(WORK TO BE COMPLETED): From the first line to the last, print the data exactly as written.
■ ■ ■ ■ ■
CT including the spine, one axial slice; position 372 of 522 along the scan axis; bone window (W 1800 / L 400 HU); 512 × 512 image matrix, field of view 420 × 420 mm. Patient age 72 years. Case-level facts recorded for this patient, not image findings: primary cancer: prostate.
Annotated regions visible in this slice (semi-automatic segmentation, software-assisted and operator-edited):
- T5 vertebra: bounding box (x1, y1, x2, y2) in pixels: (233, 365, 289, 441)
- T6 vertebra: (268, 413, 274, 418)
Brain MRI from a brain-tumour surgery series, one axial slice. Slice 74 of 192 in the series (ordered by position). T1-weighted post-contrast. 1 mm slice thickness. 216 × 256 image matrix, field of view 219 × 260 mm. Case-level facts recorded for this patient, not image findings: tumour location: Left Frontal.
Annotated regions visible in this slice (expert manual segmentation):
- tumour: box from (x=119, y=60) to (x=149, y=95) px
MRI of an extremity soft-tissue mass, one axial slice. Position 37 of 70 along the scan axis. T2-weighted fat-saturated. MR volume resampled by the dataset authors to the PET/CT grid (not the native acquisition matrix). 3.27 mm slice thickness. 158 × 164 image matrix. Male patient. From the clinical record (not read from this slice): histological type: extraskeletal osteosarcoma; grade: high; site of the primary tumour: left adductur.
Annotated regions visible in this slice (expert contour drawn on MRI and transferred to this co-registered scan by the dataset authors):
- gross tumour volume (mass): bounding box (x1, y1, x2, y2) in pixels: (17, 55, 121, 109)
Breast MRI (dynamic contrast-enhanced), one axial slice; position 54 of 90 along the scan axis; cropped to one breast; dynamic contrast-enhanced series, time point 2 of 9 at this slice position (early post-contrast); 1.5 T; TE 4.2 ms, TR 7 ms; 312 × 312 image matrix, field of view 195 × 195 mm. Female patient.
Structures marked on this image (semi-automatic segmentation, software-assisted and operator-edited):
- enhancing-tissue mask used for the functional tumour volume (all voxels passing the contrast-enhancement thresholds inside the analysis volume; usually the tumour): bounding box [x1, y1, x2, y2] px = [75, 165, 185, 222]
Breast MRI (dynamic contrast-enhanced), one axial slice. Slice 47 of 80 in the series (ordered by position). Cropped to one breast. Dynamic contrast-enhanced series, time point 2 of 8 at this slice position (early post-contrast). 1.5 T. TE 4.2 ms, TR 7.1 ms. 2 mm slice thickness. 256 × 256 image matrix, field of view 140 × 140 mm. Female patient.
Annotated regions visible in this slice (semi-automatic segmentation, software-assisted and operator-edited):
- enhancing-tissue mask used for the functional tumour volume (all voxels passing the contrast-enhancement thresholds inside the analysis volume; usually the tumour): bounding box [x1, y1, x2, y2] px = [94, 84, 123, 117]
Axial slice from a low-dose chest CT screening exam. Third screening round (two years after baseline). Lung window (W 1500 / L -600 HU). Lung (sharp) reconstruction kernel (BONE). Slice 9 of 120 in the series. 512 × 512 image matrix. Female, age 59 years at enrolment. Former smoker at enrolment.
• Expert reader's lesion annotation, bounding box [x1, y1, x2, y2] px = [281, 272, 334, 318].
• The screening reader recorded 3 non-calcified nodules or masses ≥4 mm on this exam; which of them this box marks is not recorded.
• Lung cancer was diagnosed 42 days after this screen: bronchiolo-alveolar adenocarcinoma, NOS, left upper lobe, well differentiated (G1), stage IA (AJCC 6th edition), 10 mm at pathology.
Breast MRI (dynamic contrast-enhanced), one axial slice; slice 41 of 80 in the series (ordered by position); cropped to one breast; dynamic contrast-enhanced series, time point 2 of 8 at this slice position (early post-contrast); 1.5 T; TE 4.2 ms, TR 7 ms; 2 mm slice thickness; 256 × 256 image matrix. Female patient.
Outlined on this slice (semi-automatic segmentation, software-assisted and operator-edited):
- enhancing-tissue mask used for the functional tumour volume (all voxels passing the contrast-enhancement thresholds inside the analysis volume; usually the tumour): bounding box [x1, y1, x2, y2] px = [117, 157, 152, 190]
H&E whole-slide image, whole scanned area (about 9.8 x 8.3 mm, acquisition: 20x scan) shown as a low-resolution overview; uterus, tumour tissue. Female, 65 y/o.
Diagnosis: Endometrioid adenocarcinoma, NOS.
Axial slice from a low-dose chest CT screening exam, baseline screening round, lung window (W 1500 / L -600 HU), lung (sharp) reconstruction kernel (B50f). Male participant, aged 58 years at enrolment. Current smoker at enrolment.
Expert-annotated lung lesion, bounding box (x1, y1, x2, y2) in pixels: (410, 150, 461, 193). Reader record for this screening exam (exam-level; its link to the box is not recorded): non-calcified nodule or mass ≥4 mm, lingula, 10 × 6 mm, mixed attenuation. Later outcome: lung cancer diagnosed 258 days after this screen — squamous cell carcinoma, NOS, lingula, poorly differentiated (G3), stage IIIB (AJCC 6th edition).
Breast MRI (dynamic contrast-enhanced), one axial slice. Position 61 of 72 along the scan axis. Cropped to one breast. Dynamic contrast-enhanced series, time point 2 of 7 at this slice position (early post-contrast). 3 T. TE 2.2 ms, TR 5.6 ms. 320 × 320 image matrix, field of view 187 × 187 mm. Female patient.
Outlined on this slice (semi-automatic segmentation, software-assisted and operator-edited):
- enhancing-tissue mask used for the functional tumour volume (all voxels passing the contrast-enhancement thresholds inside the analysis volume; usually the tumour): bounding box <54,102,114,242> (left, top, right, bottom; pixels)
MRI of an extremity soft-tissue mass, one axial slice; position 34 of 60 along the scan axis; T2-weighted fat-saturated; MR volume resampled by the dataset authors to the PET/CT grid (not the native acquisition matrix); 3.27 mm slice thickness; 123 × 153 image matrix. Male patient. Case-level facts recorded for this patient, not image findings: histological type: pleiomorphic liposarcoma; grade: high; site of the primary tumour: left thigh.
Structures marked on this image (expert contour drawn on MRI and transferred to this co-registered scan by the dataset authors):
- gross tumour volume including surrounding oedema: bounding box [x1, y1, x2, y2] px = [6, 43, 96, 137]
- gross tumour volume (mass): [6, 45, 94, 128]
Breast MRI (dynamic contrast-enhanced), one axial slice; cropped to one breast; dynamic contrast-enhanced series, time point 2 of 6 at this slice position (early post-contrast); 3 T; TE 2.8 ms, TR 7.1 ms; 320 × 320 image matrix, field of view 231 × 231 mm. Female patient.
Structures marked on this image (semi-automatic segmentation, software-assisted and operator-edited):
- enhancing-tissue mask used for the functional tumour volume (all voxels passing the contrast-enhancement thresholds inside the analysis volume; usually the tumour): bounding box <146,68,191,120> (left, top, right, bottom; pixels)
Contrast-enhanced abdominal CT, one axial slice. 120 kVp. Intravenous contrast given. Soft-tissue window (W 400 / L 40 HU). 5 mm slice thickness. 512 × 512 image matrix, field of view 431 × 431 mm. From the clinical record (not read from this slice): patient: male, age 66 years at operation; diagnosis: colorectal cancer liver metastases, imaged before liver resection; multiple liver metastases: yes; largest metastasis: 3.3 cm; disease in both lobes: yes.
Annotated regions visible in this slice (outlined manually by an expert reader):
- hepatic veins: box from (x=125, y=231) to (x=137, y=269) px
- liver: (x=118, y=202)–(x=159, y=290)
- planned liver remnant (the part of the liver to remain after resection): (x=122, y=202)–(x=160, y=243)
■ ■ ■ ■ ■
(EXERCISE ANSWER):
CT including the spine, one axial slice; position 372 of 522 along the scan axis; bone window (W 1800 / L 400 HU); 512 × 512 image matrix, field of view 420 × 420 mm. Patient age 72 years. Case-level facts recorded for this patient, not image findings: primary cancer: prostate.
Annotated regions visible in this slice (semi-automatic segmentation, software-assisted and operator-edited):
- T5 vertebra: bounding box (x1, y1, x2, y2) in pixels: (233, 365, 289, 441)
- T6 vertebra: (268, 413, 274, 418)
Brain MRI from a brain-tumour surgery series, one axial slice. Slice 74 of 192 in the series (ordered by position). T1-weighted post-contrast. 1 mm slice thickness. 216 × 256 image matrix, field of view 219 × 260 mm. Case-level facts recorded for this patient, not image findings: tumour location: Left Frontal.
Annotated regions visible in this slice (expert manual segmentation):
- tumour: box from (x=119, y=60) to (x=149, y=95) px
MRI of an extremity soft-tissue mass, one axial slice. Position 37 of 70 along the scan axis. T2-weighted fat-saturated. MR volume resampled by the dataset authors to the PET/CT grid (not the native acquisition matrix). 3.27 mm slice thickness. 158 × 164 image matrix. Male patient. From the clinical record (not read from this slice): histological type: extraskeletal osteosarcoma; grade: high; site of the primary tumour: left adductur.
Annotated regions visible in this slice (expert contour drawn on MRI and transferred to this co-registered scan by the dataset authors):
- gross tumour volume (mass): bounding box (x1, y1, x2, y2) in pixels: (17, 55, 121, 109)
Breast MRI (dynamic contrast-enhanced), one axial slice; position 54 of 90 along the scan axis; cropped to one breast; dynamic contrast-enhanced series, time point 2 of 9 at this slice position (early post-contrast); 1.5 T; TE 4.2 ms, TR 7 ms; 312 × 312 image matrix, field of view 195 × 195 mm. Female patient.
Structures marked on this image (semi-automatic segmentation, software-assisted and operator-edited):
- enhancing-tissue mask used for the functional tumour volume (all voxels passing the contrast-enhancement thresholds inside the analysis volume; usually the tumour): bounding box [x1, y1, x2, y2] px = [75, 165, 185, 222]
Breast MRI (dynamic contrast-enhanced), one axial slice. Slice 47 of 80 in the series (ordered by position). Cropped to one breast. Dynamic contrast-enhanced series, time point 2 of 8 at this slice position (early post-contrast). 1.5 T. TE 4.2 ms, TR 7.1 ms. 2 mm slice thickness. 256 × 256 image matrix, field of view 140 × 140 mm. Female patient.
Annotated regions visible in this slice (semi-automatic segmentation, software-assisted and operator-edited):
- enhancing-tissue mask used for the functional tumour volume (all voxels passing the contrast-enhancement thresholds inside the analysis volume; usually the tumour): bounding box [x1, y1, x2, y2] px = [94, 84, 123, 117]
Axial slice from a low-dose chest CT screening exam. Third screening round (two years after baseline). Lung window (W 1500 / L -600 HU). Lung (sharp) reconstruction kernel (BONE). Slice 9 of 120 in the series. 512 × 512 image matrix. Female, age 59 years at enrolment. Former smoker at enrolment.
• Expert reader's lesion annotation, bounding box [x1, y1, x2, y2] px = [281, 272, 334, 318].
• The screening reader recorded 3 non-calcified nodules or masses ≥4 mm on this exam; which of them this box marks is not recorded.
• Lung cancer was diagnosed 42 days after this screen: bronchiolo-alveolar adenocarcinoma, NOS, left upper lobe, well differentiated (G1), stage IA (AJCC 6th edition), 10 mm at pathology.
Breast MRI (dynamic contrast-enhanced), one axial slice; slice 41 of 80 in the series (ordered by position); cropped to one breast; dynamic contrast-enhanced series, time point 2 of 8 at this slice position (early post-contrast); 1.5 T; TE 4.2 ms, TR 7 ms; 2 mm slice thickness; 256 × 256 image matrix. Female patient.
Outlined on this slice (semi-automatic segmentation, software-assisted and operator-edited):
- enhancing-tissue mask used for the functional tumour volume (all voxels passing the contrast-enhancement thresholds inside the analysis volume; usually the tumour): bounding box [x1, y1, x2, y2] px = [117, 157, 152, 190]
H&E whole-slide image, whole scanned area (about 9.8 x 8.3 mm, acquisition: 20x scan) shown as a low-resolution overview; uterus, tumour tissue. Female, 65 y/o.
Diagnosis: Endometrioid adenocarcinoma, NOS.
Axial slice from a low-dose chest CT screening exam, baseline screening round, lung window (W 1500 / L -600 HU), lung (sharp) reconstruction kernel (B50f). Male participant, aged 58 years at enrolment. Current smoker at enrolment.
Expert-annotated lung lesion, bounding box (x1, y1, x2, y2) in pixels: (410, 150, 461, 193). Reader record for this screening exam (exam-level; its link to the box is not recorded): non-calcified nodule or mass ≥4 mm, lingula, 10 × 6 mm, mixed attenuation. Later outcome: lung cancer diagnosed 258 days after this screen — squamous cell carcinoma, NOS, lingula, poorly differentiated (G3), stage IIIB (AJCC 6th edition).
Breast MRI (dynamic contrast-enhanced), one axial slice. Position 61 of 72 along the scan axis. Cropped to one breast. Dynamic contrast-enhanced series, time point 2 of 7 at this slice position (early post-contrast). 3 T. TE 2.2 ms, TR 5.6 ms. 320 × 320 image matrix, field of view 187 × 187 mm. Female patient.
Outlined on this slice (semi-automatic segmentation, software-assisted and operator-edited):
- enhancing-tissue mask used for the functional tumour volume (all voxels passing the contrast-enhancement thresholds inside the analysis volume; usually the tumour): bounding box <54,102,114,242> (left, top, right, bottom; pixels)
MRI of an extremity soft-tissue mass, one axial slice; position 34 of 60 along the scan axis; T2-weighted fat-saturated; MR volume resampled by the dataset authors to the PET/CT grid (not the native acquisition matrix); 3.27 mm slice thickness; 123 × 153 image matrix. Male patient. Case-level facts recorded for this patient, not image findings: histological type: pleiomorphic liposarcoma; grade: high; site of the primary tumour: left thigh.
Structures marked on this image (expert contour drawn on MRI and transferred to this co-registered scan by the dataset authors):
- gross tumour volume including surrounding oedema: bounding box [x1, y1, x2, y2] px = [6, 43, 96, 137]
- gross tumour volume (mass): [6, 45, 94, 128]
Breast MRI (dynamic contrast-enhanced), one axial slice; cropped to one breast; dynamic contrast-enhanced series, time point 2 of 6 at this slice position (early post-contrast); 3 T; TE 2.8 ms, TR 7.1 ms; 320 × 320 image matrix, field of view 231 × 231 mm. Female patient.
Structures marked on this image (semi-automatic segmentation, software-assisted and operator-edited):
- enhancing-tissue mask used for the functional tumour volume (all voxels passing the contrast-enhancement thresholds inside the analysis volume; usually the tumour): bounding box <146,68,191,120> (left, top, right, bottom; pixels)
Contrast-enhanced abdominal CT, one axial slice. 120 kVp. Intravenous contrast given. Soft-tissue window (W 400 / L 40 HU). 5 mm slice thickness. 512 × 512 image matrix, field of view 431 × 431 mm. From the clinical record (not read from this slice): patient: male, age 66 years at operation; diagnosis: colorectal cancer liver metastases, imaged before liver resection; multiple liver metastases: yes; largest metastasis: 3.3 cm; disease in both lobes: yes.
Annotated regions visible in this slice (outlined manually by an expert reader):
- hepatic veins: box from (x=125, y=231) to (x=137, y=269) px
- liver: (x=118, y=202)–(x=159, y=290)
- planned liver remnant (the part of the liver to remain after resection): (x=122, y=202)–(x=160, y=243)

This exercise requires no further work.